Canada and U of T pride themselves of being pioneers of medical sciences, having participated in advances as important as the discovery of insulin and the identification of stem cells. Indeed, the Faculty of Medical Sciences is often named as one of the best , both locally and internationally, and Macleans magazine lists U of T as one of the top three medical and post-doctoral universities in Canada.
In the 1960s, U of T researcher Ernest McCulloch discovered special cells in the human embryo that had the unique capability of differentiating from a plain non-specialized cell into highly specific cells found in various human organs such as the heart, muscle and skin tissue. McCulloch termed these cells as pluri-potent and put Canada on the map as the leader in stem cell sciences.
2010 marks the 50th anniversary of the discovery of stem cells, but much has changed during these passing years. While Canadian and American researchers started off at the forefront of the field, the years of stem cell therapy controversies in Canada and the USA under the conservative governments resulted in the two countries losing their upper edge. President George Bush, a strict pro-life supporter, restricted stem cell harvest lines and research for almost eight years because of religious and ethical reasons. In Canada, the lack of funding and stagnant situation of stem cell American firms down-south also challenged the research sector.

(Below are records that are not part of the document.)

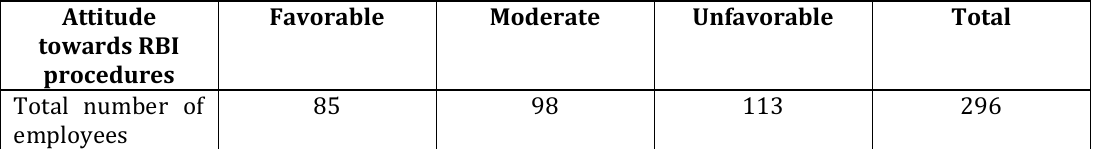
Table 6: Frequency Distribution of the Responses of Bank Employees on the basis of their Attitude towards RBI Procedures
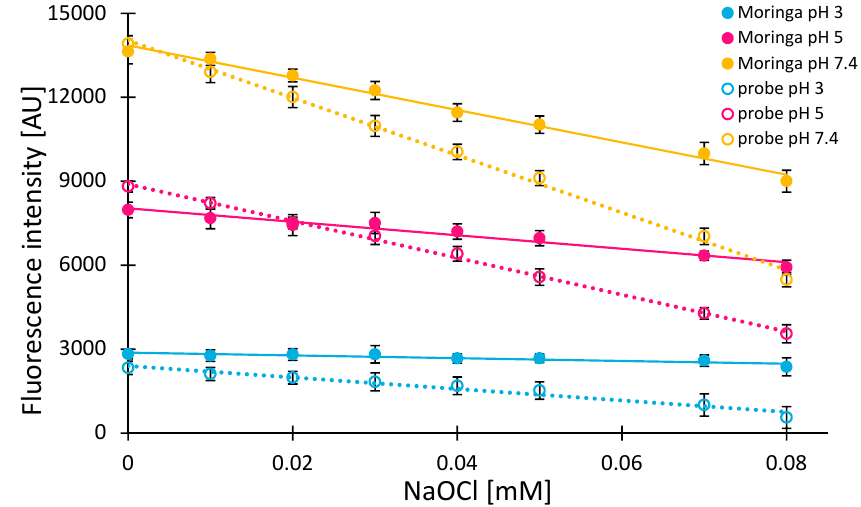
Figure 4. Comparison of changes in fluorescence intensity of 7-DCCA (0.04 mg/mL): under the influence of NaOCl (dotted lines), and, after 15 min of Moringa extract (0.5 mg/mL), incubation with NaOCl (permanent lines). The measurements were carried out at λ Ex 289 nm, λ Em 460 nm, and at a temperature of 25 °C.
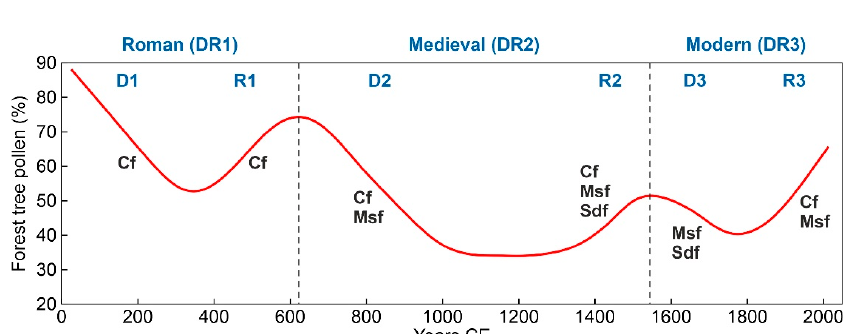
Figure 6. Forest pollen groups considering the forest types defined with the cluster analysis (Figure 5) coincide with present-day forest associations. Black dots: raw data, red line: smoothing spline. Conifer forest (Cf): Pinus ; Mediterranean sclerophyll forest (Msf): evergreen Quercus ; Submontane deciduous forest (Sdf): deciduous Quercus , Betula , Fagus and Corylus ; Riverine forest: Alnus , Salix and Ulmus .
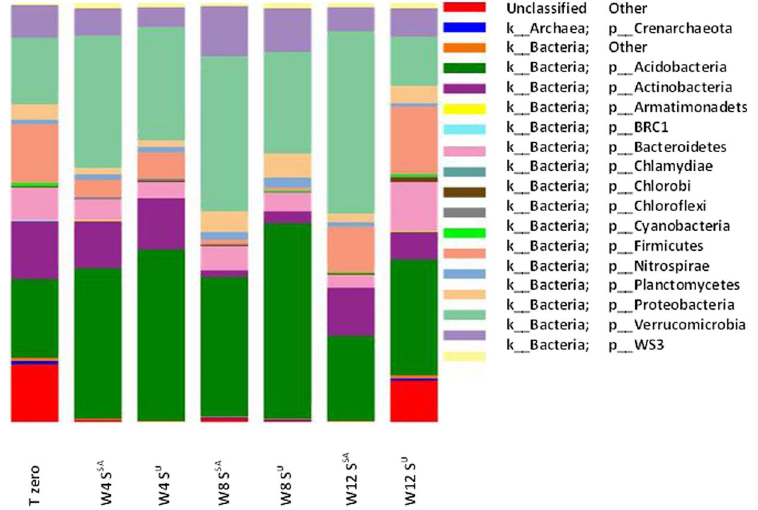
Figure 2. Microbial phylum abundance determined through pyrosequence analysis of 16S rRNA genes at time zero and following 12 weeks of incubation under both sulfur amended (S SA ) and untouched soil (S U ). Phyla were determined by analysis through the Quantitative Insights Into Microbial Ecology (QIIME) associated pipelines 56 . Taxonomy was then assigned using the GreenGenes reference database 66 . T = time, W = week, S SA = Sulfur amended soil and S U = unaltered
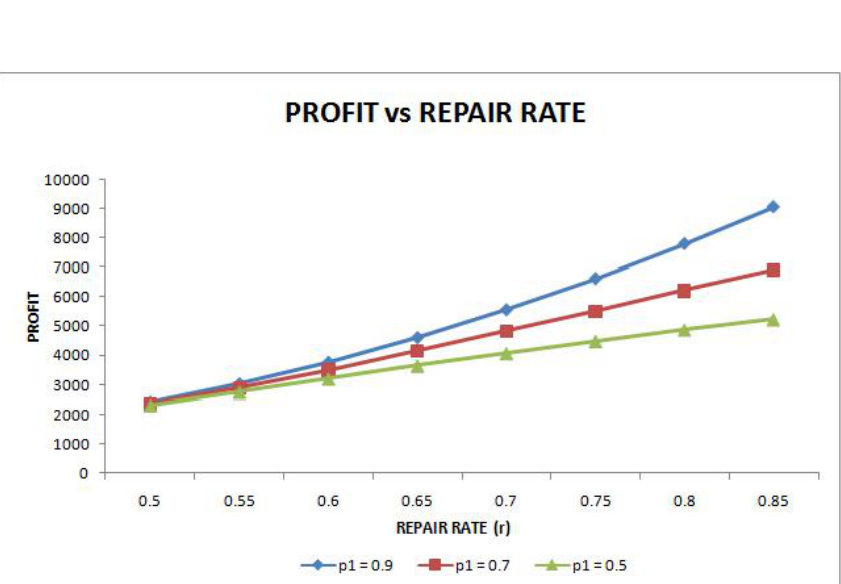
Fig. 5. Profit vs repair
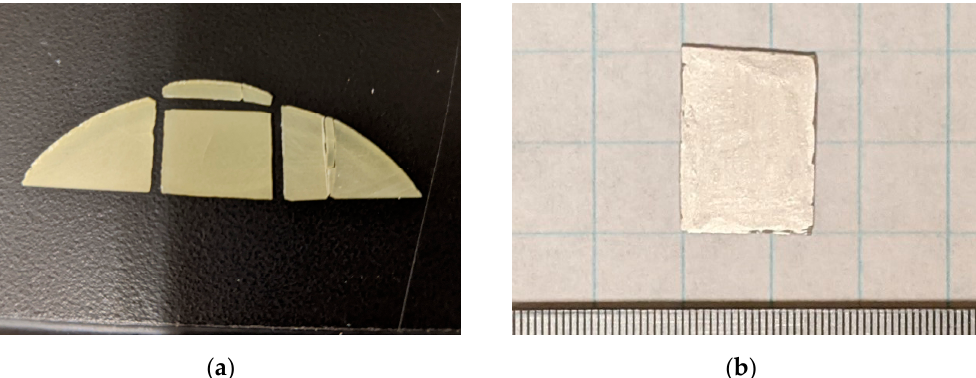
Figure 10. The dielectric sample was prepared from a bulk sample thin slice ( a ), and silver paint was applied to each face to serve as electrodes ( b ).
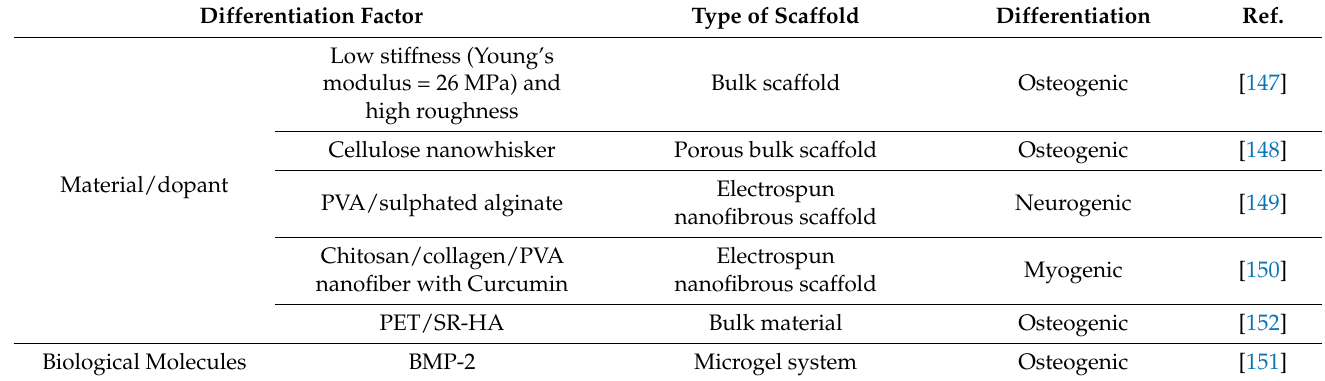
Table 4. Influence of other polymeric biomaterials on cell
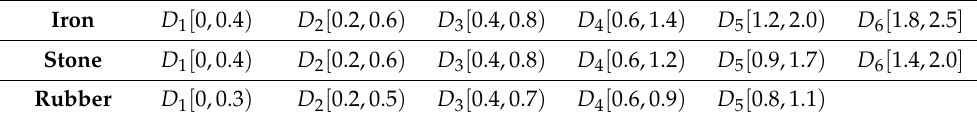
Table 10. Interval settings of domains for different materials.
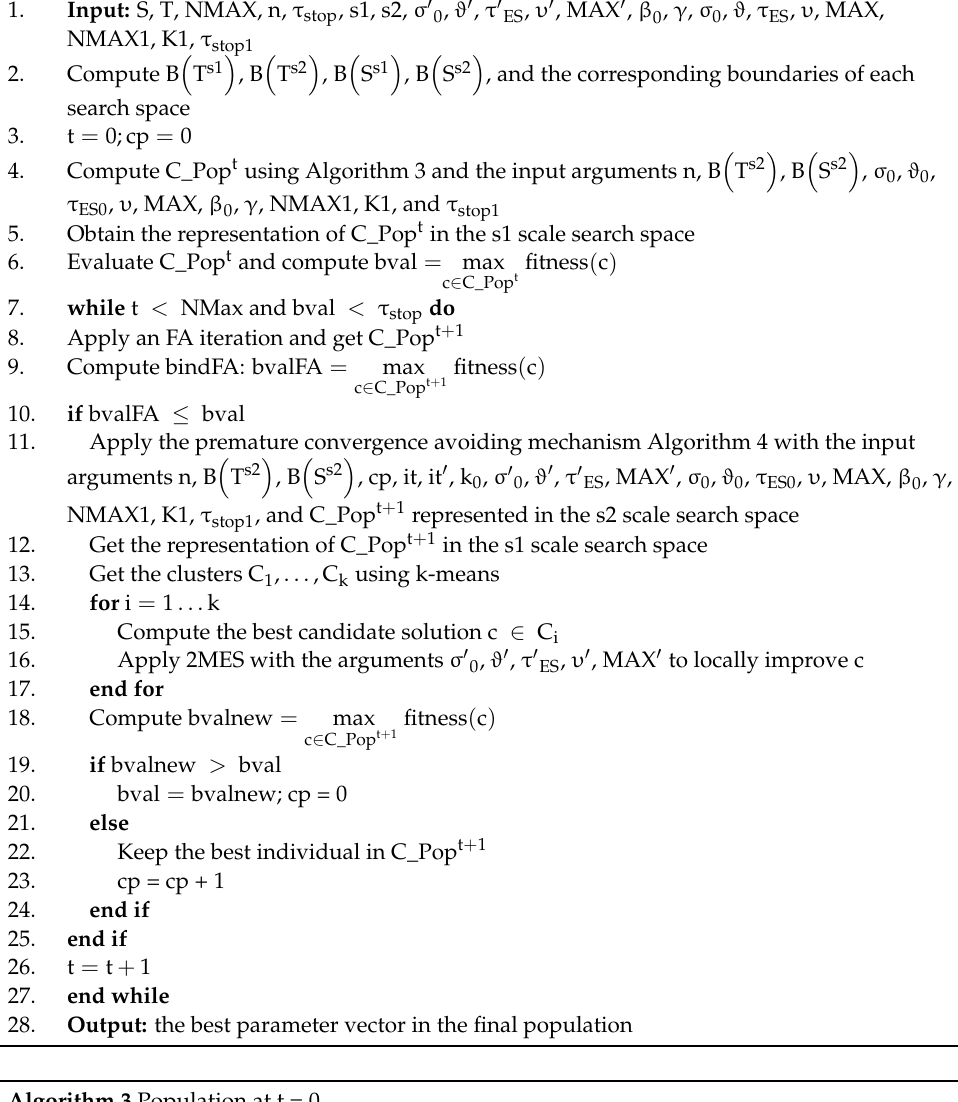
Algorithm 2 Multi-Scale Memetic Algorithm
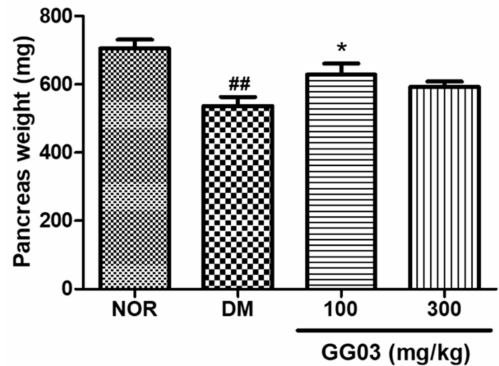
Figure 9. Pancreas weight at week 18 ( ## p < 0.01; compared to NOR), (* p < 0.05; compared to DM). NOR =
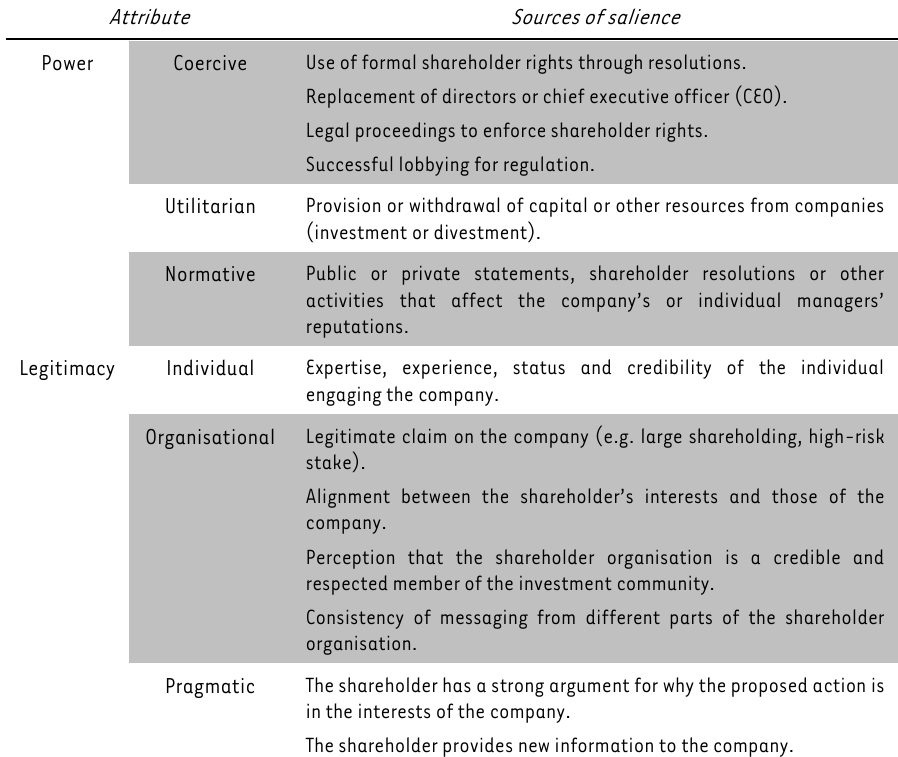
TABLE 1: Attributes of shareholder salience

According to the U of T research group in China, China has surpassed Canada as the leader in stem cell research. Chinese scientists trained in North American and European universities as international students have published over 1,000 academic journal papers on stem cells and regenerative medicine, compared to just 37 a few years ago.
Professor Thorsteindeitter of the Faculty of Public Health on the St. George campus called China a wild wild west of stem cell research. Professor Thorsteindeitter was referring to the increasing number of medical tourists flocking to China in hopes of finding a cure for their illness. Many scientists, like Thorsteindeitter, argue that western governments are not offering these novel treatments to the public due to the lack of clinical studies on stem cells therapies and restrictions on health care. In contrast, patients who desperately seek a cure after exhausting traditional methods volunteer themselves a research subjects in trials of new stem cell treatments that are being offered by medical institutions in China.
The U of T stem cell research team in China argued that rather than focusing on a race for stem cells, ethics boards need to establish robust clinical testing criteria and regulate controversial and unethical clinics, while at the same time learning how to conduct proper research from the Chinese research centres.